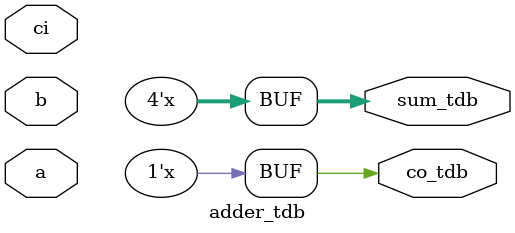
<source format=v>
module adder_tdb (co_tdb, sum_tdb, a, b, ci);
   output co_tdb;
   output [3:0] sum_tdb;
   input [3:0] 	a, b;
   input ci;
   reg co_tdb;
   reg [3:0] sum_tdb;
   reg [4:0] tmp;
   // ...
   always @(a or b or ci) begin
      tmp <= #12 a + b + ci;
      {co_tdb, sum_tdb} <= tmp;
   end
endmodule 

</source>
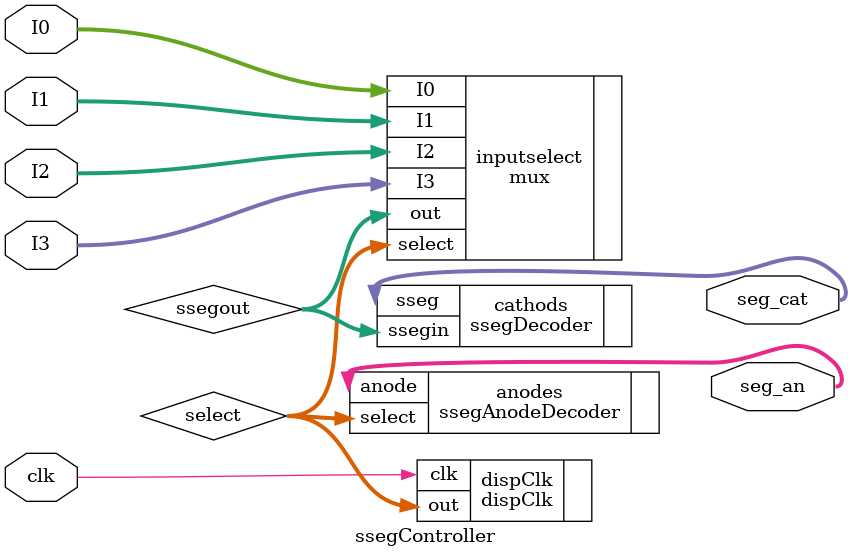
<source format=v>
`timescale 1ns / 1ps


module ssegController(

    input [3:0] I0,
    input [3:0] I1,
    input [3:0] I2,
    input [3:0] I3,
    input clk,
    output [3:0] seg_an,
    output [6:0] seg_cat
);

wire [1:0] select;
dispClk dispClk(
.clk(clk),
 .out(select)
 );

wire [3:0] ssegout;

mux inputselect(
 .select(select),
.I0(I0), 
.I1(I1), 
.I2(I2),
 .I3(I3),
  .out(ssegout)
  );

ssegDecoder cathods(
.ssegin(ssegout), 
.sseg(seg_cat)
);

ssegAnodeDecoder anodes(
.select(select), 
.anode(seg_an)
);

endmodule

</source>
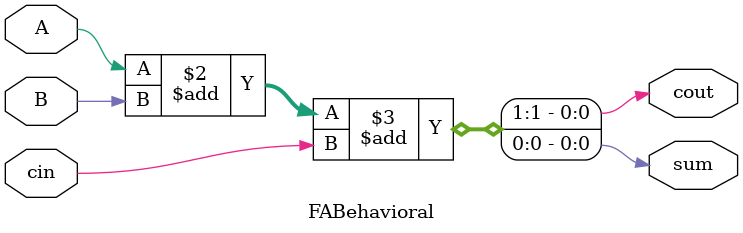
<source format=v>
module FABehavioral(A,B,cin,sum,cout);

	input A,B,cin;
	output reg sum,cout;

	always @(*) begin
		{cout,sum}=A+B+cin;
	
	end

endmodule
</source>
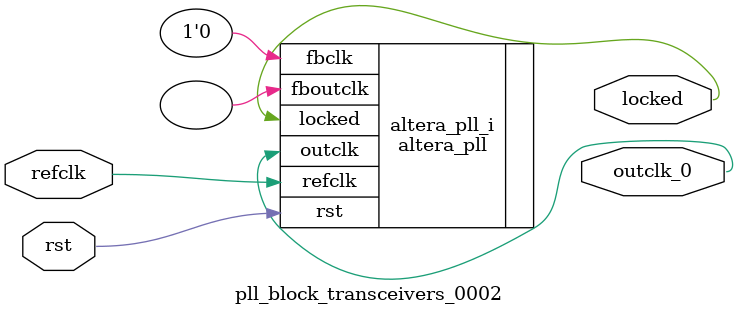
<source format=v>
`timescale 1ns/10ps
module  pll_block_transceivers_0002(

	// interface 'refclk'
	input wire refclk,

	// interface 'reset'
	input wire rst,

	// interface 'outclk0'
	output wire outclk_0,

	// interface 'locked'
	output wire locked
);

	altera_pll #(
		.fractional_vco_multiplier("false"),
		.reference_clock_frequency("25.0 MHz"),
		.operation_mode("direct"),
		.number_of_clocks(1),
		.output_clock_frequency0("25.000000 MHz"),
		.phase_shift0("0 ps"),
		.duty_cycle0(50),
		.output_clock_frequency1("0 MHz"),
		.phase_shift1("0 ps"),
		.duty_cycle1(50),
		.output_clock_frequency2("0 MHz"),
		.phase_shift2("0 ps"),
		.duty_cycle2(50),
		.output_clock_frequency3("0 MHz"),
		.phase_shift3("0 ps"),
		.duty_cycle3(50),
		.output_clock_frequency4("0 MHz"),
		.phase_shift4("0 ps"),
		.duty_cycle4(50),
		.output_clock_frequency5("0 MHz"),
		.phase_shift5("0 ps"),
		.duty_cycle5(50),
		.output_clock_frequency6("0 MHz"),
		.phase_shift6("0 ps"),
		.duty_cycle6(50),
		.output_clock_frequency7("0 MHz"),
		.phase_shift7("0 ps"),
		.duty_cycle7(50),
		.output_clock_frequency8("0 MHz"),
		.phase_shift8("0 ps"),
		.duty_cycle8(50),
		.output_clock_frequency9("0 MHz"),
		.phase_shift9("0 ps"),
		.duty_cycle9(50),
		.output_clock_frequency10("0 MHz"),
		.phase_shift10("0 ps"),
		.duty_cycle10(50),
		.output_clock_frequency11("0 MHz"),
		.phase_shift11("0 ps"),
		.duty_cycle11(50),
		.output_clock_frequency12("0 MHz"),
		.phase_shift12("0 ps"),
		.duty_cycle12(50),
		.output_clock_frequency13("0 MHz"),
		.phase_shift13("0 ps"),
		.duty_cycle13(50),
		.output_clock_frequency14("0 MHz"),
		.phase_shift14("0 ps"),
		.duty_cycle14(50),
		.output_clock_frequency15("0 MHz"),
		.phase_shift15("0 ps"),
		.duty_cycle15(50),
		.output_clock_frequency16("0 MHz"),
		.phase_shift16("0 ps"),
		.duty_cycle16(50),
		.output_clock_frequency17("0 MHz"),
		.phase_shift17("0 ps"),
		.duty_cycle17(50),
		.pll_type("General"),
		.pll_subtype("General")
	) altera_pll_i (
		.rst	(rst),
		.outclk	({outclk_0}),
		.locked	(locked),
		.fboutclk	( ),
		.fbclk	(1'b0),
		.refclk	(refclk)
	);
endmodule


</source>
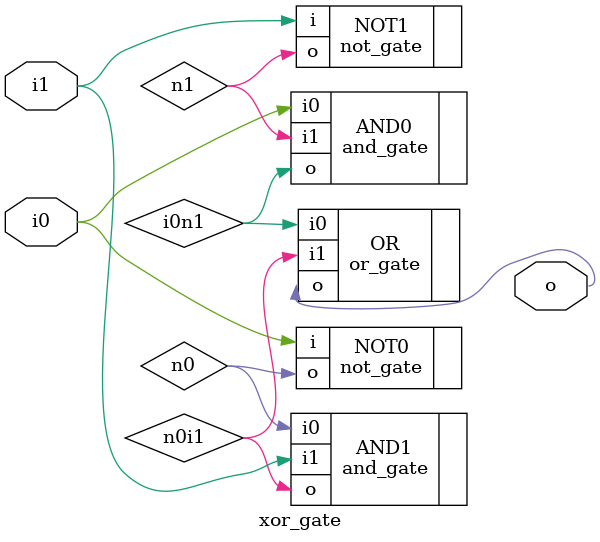
<source format=v>
`timescale 1ns / 1ps


module xor_gate (i0, i1, o);
    input   wire    i0, i1;
    output  wire    o;
            wire    n0, n1;
            wire    i0n1, n0i1;
    
    not_gate NOT0 (.i(i0), .o(n0));
    not_gate NOT1 (.i(i1), .o(n1));
    
    and_gate AND0 (.i0(i0), .i1(n1), .o(i0n1));
    and_gate AND1 (.i0(n0), .i1(i1), .o(n0i1));
    
    or_gate OR (.i0(i0n1), .i1(n0i1), .o(o));
endmodule

</source>
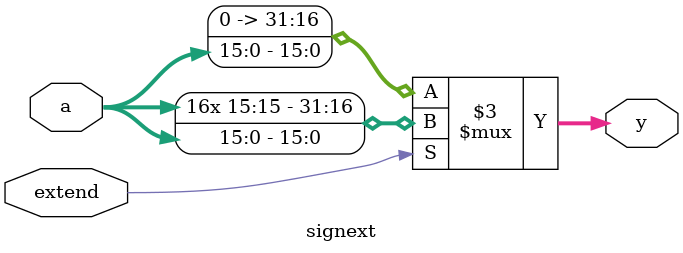
<source format=v>
`timescale 1ns / 1ps


module signext(
    input [15:0] a,
    input extend,
    output reg [31:0] y
    );
    
    always@(*)
    if(extend)
        y<= { {16{a[15]}},a };
    else
        y<= { 16'b0,a };
    
endmodule

</source>
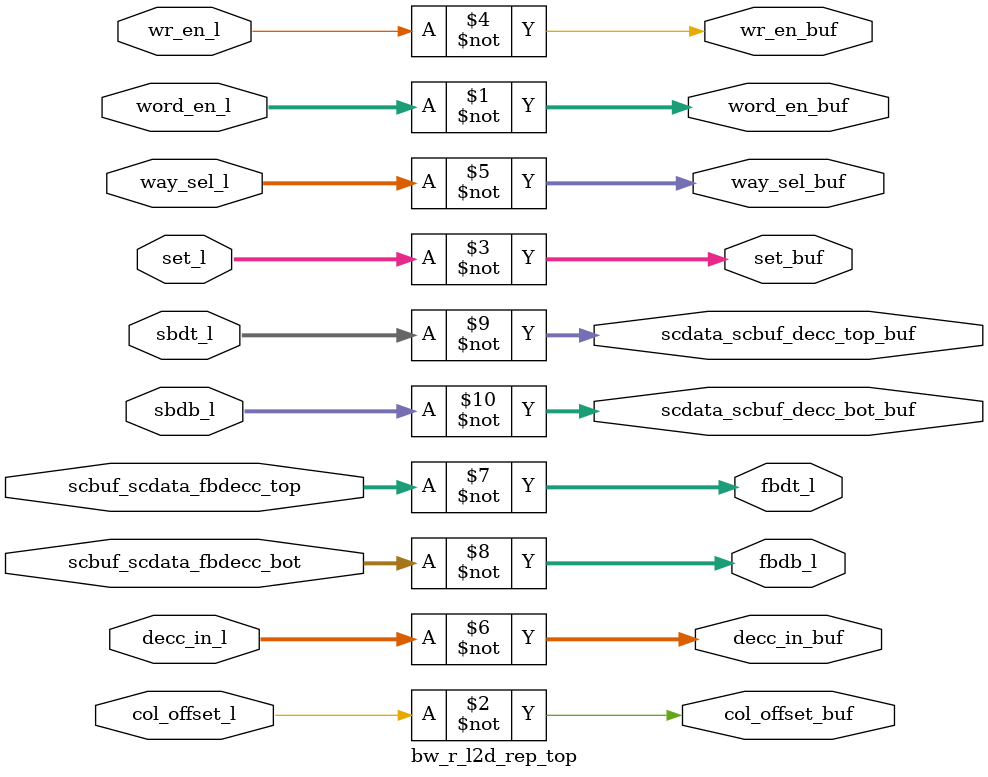
<source format=v>
module bw_r_l2d_rep_top (
   word_en_buf, col_offset_buf, set_buf, wr_en_buf, way_sel_buf, 
   decc_in_buf, fbdt_l, fbdb_l, scdata_scbuf_decc_top_buf, 
   scdata_scbuf_decc_bot_buf, 
   word_en_l, col_offset_l, set_l, wr_en_l, way_sel_l, decc_in_l, 
   scbuf_scdata_fbdecc_top, scbuf_scdata_fbdecc_bot, sbdt_l, sbdb_l
   );
   input [3:0]     word_en_l;
   input 	   col_offset_l;
   input [9:0] 	   set_l;
   input 	   wr_en_l;
   input [11:0]    way_sel_l;
   input [155:0]   decc_in_l;
   input [155:0]   scbuf_scdata_fbdecc_top;
   input [155:0]   scbuf_scdata_fbdecc_bot;
   input [155:0]   sbdt_l;
   input [155:0]   sbdb_l;
   output [3:0]    word_en_buf;
   output 	   col_offset_buf;
   output [9:0]    set_buf;
   output 	   wr_en_buf;
   output [11:0]   way_sel_buf;
   output [155:0]  decc_in_buf;
   output [155:0]  fbdt_l;
   output [155:0]  fbdb_l;
   output [155:0]  scdata_scbuf_decc_top_buf;
   output [155:0]  scdata_scbuf_decc_bot_buf;
   assign word_en_buf[3:0] = ~word_en_l[3:0];
   assign col_offset_buf = ~col_offset_l;
   assign set_buf[9:0] = ~set_l[9:0];
   assign wr_en_buf = ~wr_en_l;
   assign way_sel_buf[11:0] = ~way_sel_l[11:0];
   assign decc_in_buf[155:0] = ~decc_in_l[155:0];
   assign fbdt_l[155:0] = ~scbuf_scdata_fbdecc_top[155:0];
   assign fbdb_l[155:0] = ~scbuf_scdata_fbdecc_bot[155:0];
   assign scdata_scbuf_decc_top_buf[155:0] = ~sbdt_l[155:0];
   assign scdata_scbuf_decc_bot_buf[155:0] = ~sbdb_l[155:0];
endmodule
</source>
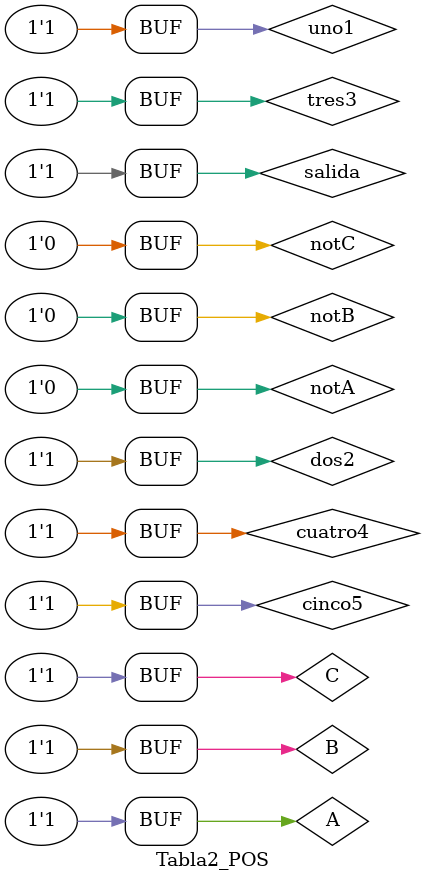
<source format=v>
module Tabla2_POS();

reg A, B, C;
wire notA, notB, notC;

not a(notA, A);
not b(notB, B);
not c(notC, C);

or uno(uno1, A, B, C);
or dos(dos2, A, notB, C);
or tres(tres3, A, notB, notC);
or cuatro(cuatro4, notA, B, C);
or cinco(cinco5, notA, B, notC);

and ultima(salida, uno1, dos2, tres3, cuatro4, cinco5);

initial begin

$display("| A B C | Y |");
$display("|-------|---|");
$monitor("| %b %b %b | %b |", A, B, C, salida);
A = 0; B = 0; C = 0;
#1 C = 1;
#1 B = 1; C = 0;
#1 C = 1;
#1 A = 1; B = 0; C = 0;
#1 C = 1;
#1 B = 1; C = 0;
#1 C = 1;

end

endmodule 

</source>
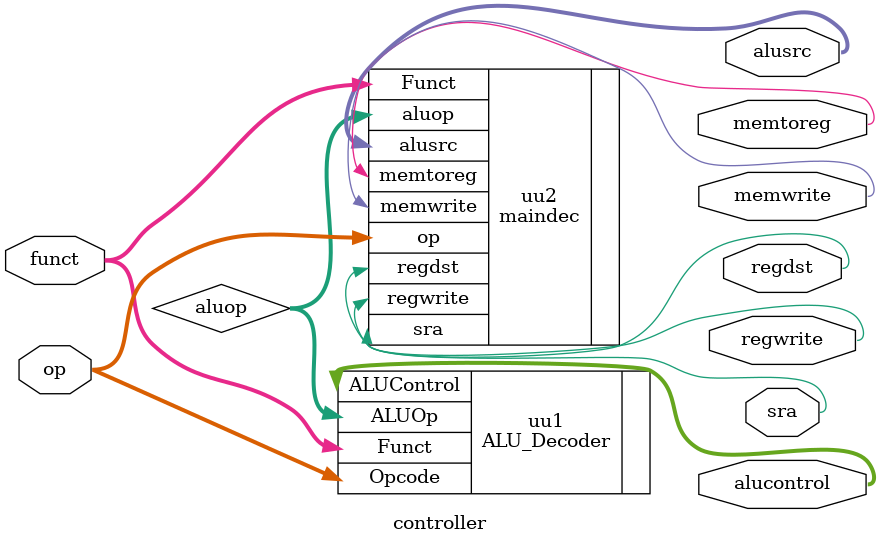
<source format=v>
`timescale 1ns / 1ps


module controller(
    input wire[5:0]op,
    input wire[5:0]funct,
    output wire memtoreg,
    output wire memwrite,
    output wire regdst,
    output wire regwrite,
    output wire sra,
    output wire[1:0]alusrc,
    output wire [3:0]alucontrol
    );
    wire [1:0]aluop;
    
ALU_Decoder uu1(
        .ALUOp(aluop),
        .Funct(funct),
        .Opcode(op),
        .ALUControl(alucontrol)
        );
maindec uu2(
        .op(op),
        .memtoreg(memtoreg),        
        .regdst(regdst),
        .alusrc(alusrc),
        .memwrite(memwrite),
        .regwrite(regwrite),
        .aluop(aluop),
        .sra(sra),
        .Funct(funct)
        );
endmodule

</source>
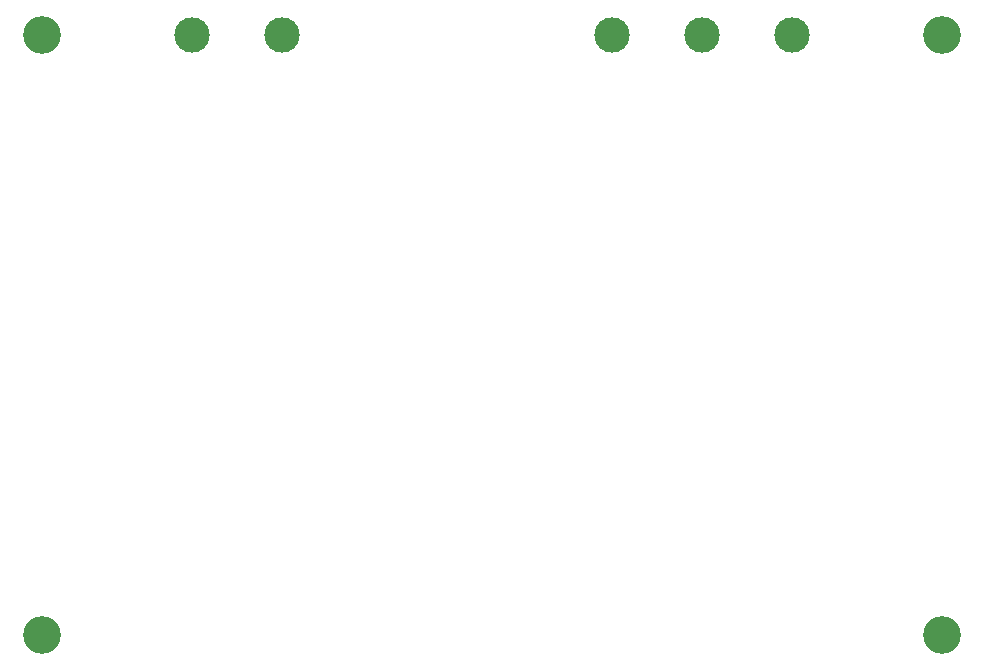
<source format=gbr>
%TF.GenerationSoftware,KiCad,Pcbnew,5.1.9+dfsg1-1*%
%TF.CreationDate,2021-03-24T19:05:18-05:00*%
%TF.ProjectId,7seg-prototype,37736567-2d70-4726-9f74-6f747970652e,1.0.0*%
%TF.SameCoordinates,Original*%
%TF.FileFunction,Soldermask,Bot*%
%TF.FilePolarity,Negative*%
%FSLAX46Y46*%
G04 Gerber Fmt 4.6, Leading zero omitted, Abs format (unit mm)*
G04 Created by KiCad (PCBNEW 5.1.9+dfsg1-1) date 2021-03-24 19:05:18*
%MOMM*%
%LPD*%
G01*
G04 APERTURE LIST*
%ADD10C,3.000000*%
%ADD11C,3.200000*%
G04 APERTURE END LIST*
D10*
%TO.C,J5*%
X127000000Y-63500000D03*
%TD*%
%TO.C,J4*%
X119380000Y-63500000D03*
%TD*%
%TO.C,J3*%
X111760000Y-63500000D03*
%TD*%
%TO.C,J2*%
X83820000Y-63500000D03*
%TD*%
%TO.C,J1*%
X76200000Y-63500000D03*
%TD*%
D11*
%TO.C,REF\u002A\u002A*%
X63500000Y-114300000D03*
%TD*%
%TO.C,REF\u002A\u002A*%
X139700000Y-114300000D03*
%TD*%
%TO.C,REF\u002A\u002A*%
X63500000Y-63500000D03*
%TD*%
%TO.C,REF\u002A\u002A*%
X139700000Y-63500000D03*
%TD*%
M02*

</source>
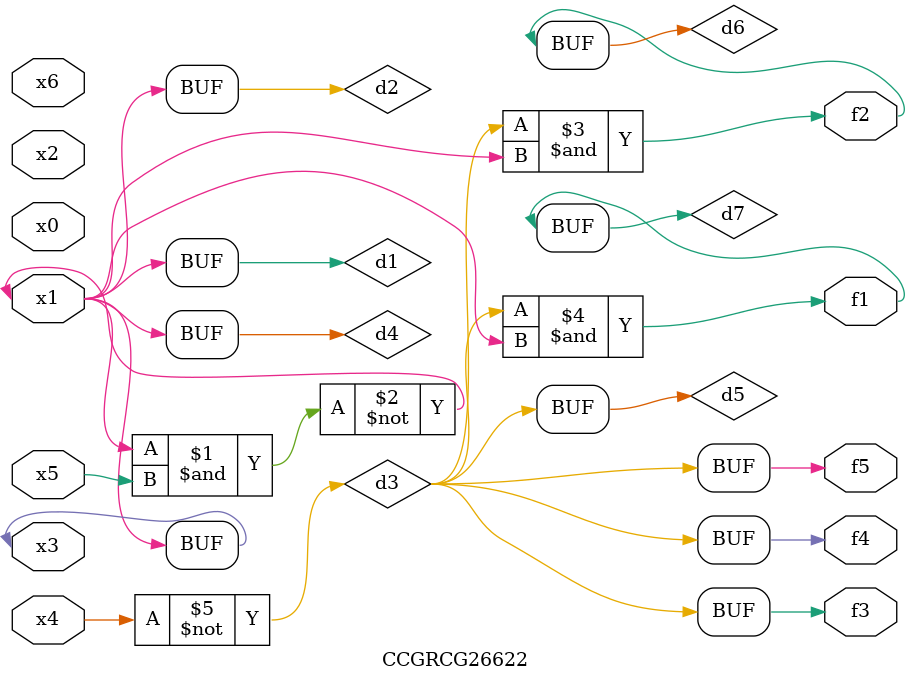
<source format=v>
module CCGRCG26622(
	input x0, x1, x2, x3, x4, x5, x6,
	output f1, f2, f3, f4, f5
);

	wire d1, d2, d3, d4, d5, d6, d7;

	buf (d1, x1, x3);
	nand (d2, x1, x5);
	not (d3, x4);
	buf (d4, d1, d2);
	buf (d5, d3);
	and (d6, d3, d4);
	and (d7, d3, d4);
	assign f1 = d7;
	assign f2 = d6;
	assign f3 = d5;
	assign f4 = d5;
	assign f5 = d5;
endmodule

</source>
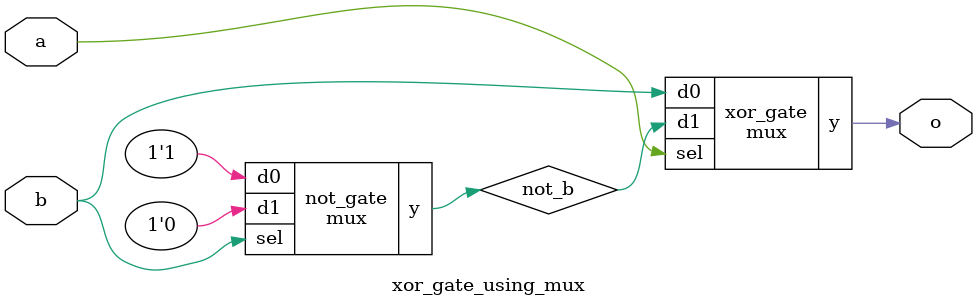
<source format=sv>

module mux (
    input  d0,
    d1,
    input  sel,
    output y
);

  assign y = sel ? d1 : d0;

endmodule

//----------------------------------------------------------------------------
// Task
//----------------------------------------------------------------------------

module xor_gate_using_mux (
    input  a,
    input  b,
    output o
);

  // Task:
  // Implement xor gate using instance(s) of mux,
  // constants 0 and 1, and wire connections

  // Intermediate
  logic not_b;

  // ~, but with mux
  mux not_gate (
      .d0 (1'b1),
      .d1 (1'b0),
      .sel(b),
      .y  (not_b)
  );

  mux xor_gate (
      .d0 (b),
      .d1 (not_b),
      .sel(a),
      .y  (o)
  );


endmodule

</source>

What to work on:
Scan the data above for the string "refclk" and copy each line where it appears.

Final answer:
	// interface 'refclk'
	input wire refclk,
		.refclk	(refclk)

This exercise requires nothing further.